__PROBLEM STATEMENT__. Reproduce everything from the start of the records down to and including the line that contains "Imagination". Leave the pictures out of your reproduction.

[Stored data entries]
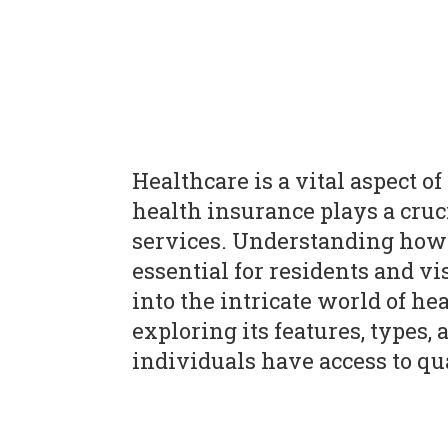
Healthcare is a vital aspect of
health insurance plays a cruc
services. Understanding how 
essential for residents and vis
into the intricate world of he
exploring its features, types,
individuals have access to qu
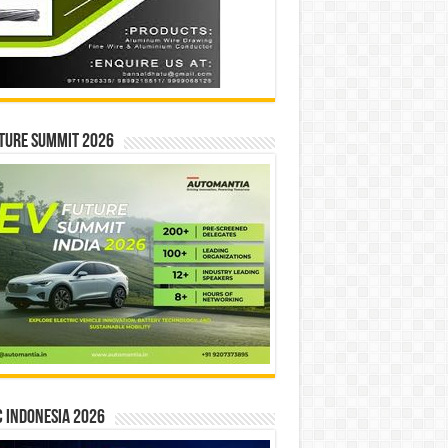
ture Summit 2026
 INDONESIA 2026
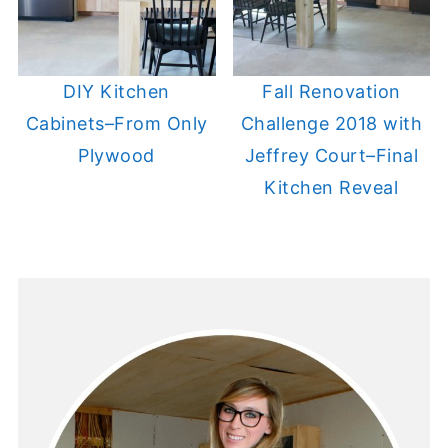
DIY Kitchen
Fall Renovation
Cabinets–From Only
Challenge 2018 with
Plywood
Jeffrey Court–Final
Kitchen Reveal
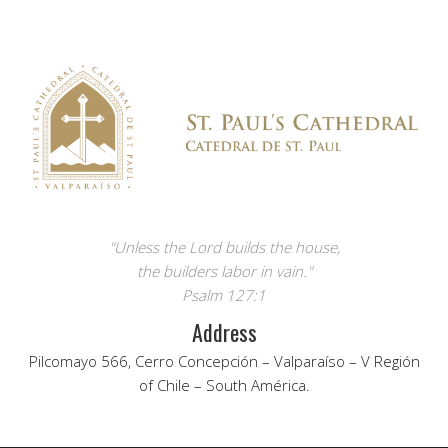
"Unless the Lord builds the house,
the builders labor in vain."
Psalm 127:1
Address
Pilcomayo 566, Cerro Concepción – Valparaíso – V Región
of Chile – South América.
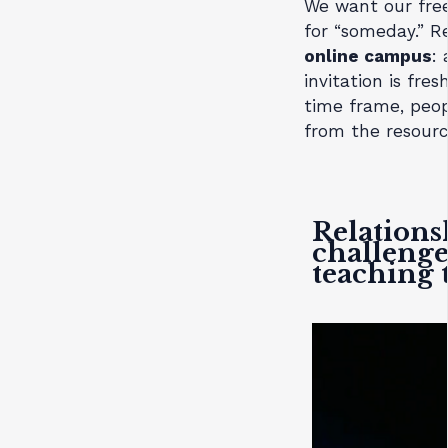
We want our free
for “someday.” R
online campus
:
invitation is fre
time frame, peop
from the resourc
Relations
challenge
teaching 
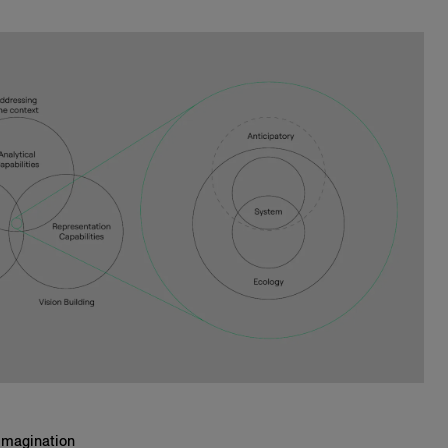
Imagination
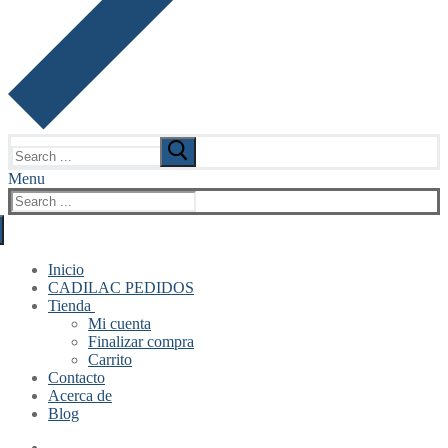
Search
for:
Menu
Search
for:
Inicio
CADILAC PEDIDOS
Tienda
Mi cuenta
Finalizar compra
Carrito
Contacto
Acerca de
Blog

__PROBLEM SOLUTION__.
Healthcare is a vital aspect of
health insurance plays a cruc
services. Understanding how 
essential for residents and vis
into the intricate world of he
exploring its features, types,
individuals have access to qu
ture Summit 2026
 INDONESIA 2026
DIY Kitchen
Fall Renovation
Cabinets–From Only
Challenge 2018 with
Plywood
Jeffrey Court–Final
Kitchen Reveal
"Unless the Lord builds the house,
the builders labor in vain."
Psalm 127:1
Address
Pilcomayo 566, Cerro Concepción – Valparaíso – V Región
of Chile – South América.
We want our free
for “someday.” R
online campus
:
invitation is fre
time frame, peop
from the resourc
Relations
challenge
teaching 
Imagination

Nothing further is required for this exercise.